The Norwegian domestic security agency on Tuesday said it had detained a visiting academic, who entered the country as a Brazilian, on suspicion of being a Russian spy.
Norwegian officials have arrested several Russian citizens in recent weeks, amid heightened fears over the security of energy, internet, and infrastructure.
What do we know so far?
The Norwegian secret service PST was reported to believe that the man was in Norway working for one of Russia's intelligence services under a false name and identity.
A spokesman for the Norwegian Police Security Service (PST) confirmed a suspected spy had been arrested and that the case was "huge," without going into further detail.
PST deputy chief Hedvig Moe told the Norwegian public broadcaster NRK that the man had been based at the Arctic University of Norway in Tromsoe.
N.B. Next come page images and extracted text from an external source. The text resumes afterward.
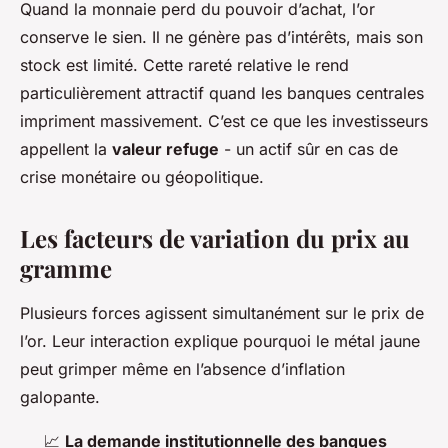
Quand la monnaie perd du pouvoir d’achat, l’or
conserve le sien. Il ne génère pas d’intérêts, mais son
stock est limité. Cette rareté relative le rend
particulièrement attractif quand les banques centrales
impriment massivement. C’est ce que les investisseurs
appellent la
valeur refuge
- un actif sûr en cas de
crise monétaire ou géopolitique.
Les facteurs de variation du prix au
gramme
Plusieurs forces agissent simultanément sur le prix de
l’or. Leur interaction explique pourquoi le métal jaune
peut grimper même en l’absence d’inflation
galopante.
📈
La demande institutionnelle des banques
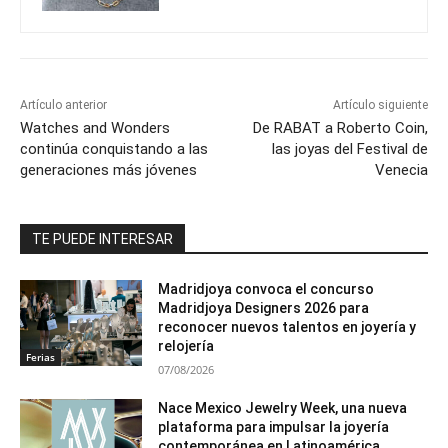
Artículo anterior
Artículo siguiente
Watches and Wonders
De RABAT a Roberto Coin,
continúa conquistando a las
las joyas del Festival de
generaciones más jóvenes
Venecia
TE PUEDE INTERESAR
Madridjoya convoca el concurso
Madridjoya Designers 2026 para
reconocer nuevos talentos en joyería y
relojería
Ferias
07/08/2026
Nace Mexico Jewelry Week, una nueva
plataforma para impulsar la joyería
contemporánea en Latinoamérica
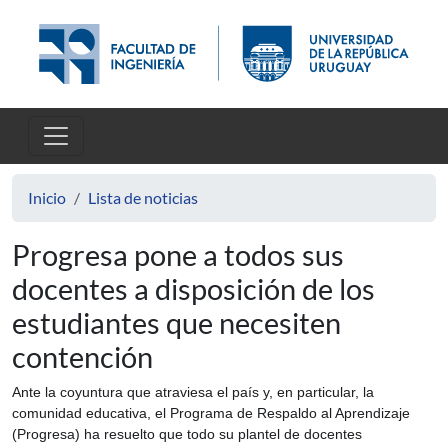
Pasar al contenido principal
Inicio
Lista de noticias
Progresa pone a todos sus
docentes a disposición de los
estudiantes que necesiten
contención
Ante la coyuntura que atraviesa el país y, en particular, la
comunidad educativa, el Programa de Respaldo al Aprendizaje
(Progresa) ha resuelto que todo su plantel de docentes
She said the "Brazilian researcher" would be expelled from the Scandinavian country, "because we believe he represents a threat to fundamental national interests."
Moe said the security service "is concerned that he may have acquired a network and information about Norway's policy in the northern region." "Even if this network or the information bit by bit is not a threat to the security of the kingdom, we are worried that the information could be misused by Russia."
For the time being, a court placed the suspect under a four-week detention order.
Norwegian media wrote that the individual, who apparently had neither Russian nor Norwegian citizenship, arrived in Norway in 2021. He had reportedly been researching the northern regions, Norway's Arctic policy, and hybrid threats.
Fears of infrastructure saboatage
The latest case comes after a slew of arrests of several Russian citizens for flying drones over Norwegian territory, violating a ban that officials imposed following Russia's invasion of Ukraine.
Norwegian police have also arrested Russians on charges of illegally photographing sensitive sites.
There have been heightened fears about key infrastructure in European nations, particularly after underwater explosions that ruptured the Nord Stream pipelines. The conduits carry Russian natural gas under the Baltic Sea to Germany, although no supplies were flowing at the time.
Norway is the largest gas supplier to Europe after a drop in flows from Russia since its invasion of Ukraine.
Norwegian officials have said that protecting Norway's gas exports to Europe against sabotage is a top priority.
After the suspected sabotage of the Nord Stream pipelines, Oslo deployed its military to protect its oil and gas installations, plus some 9,000 kilometers (5,600 miles) of pipelines.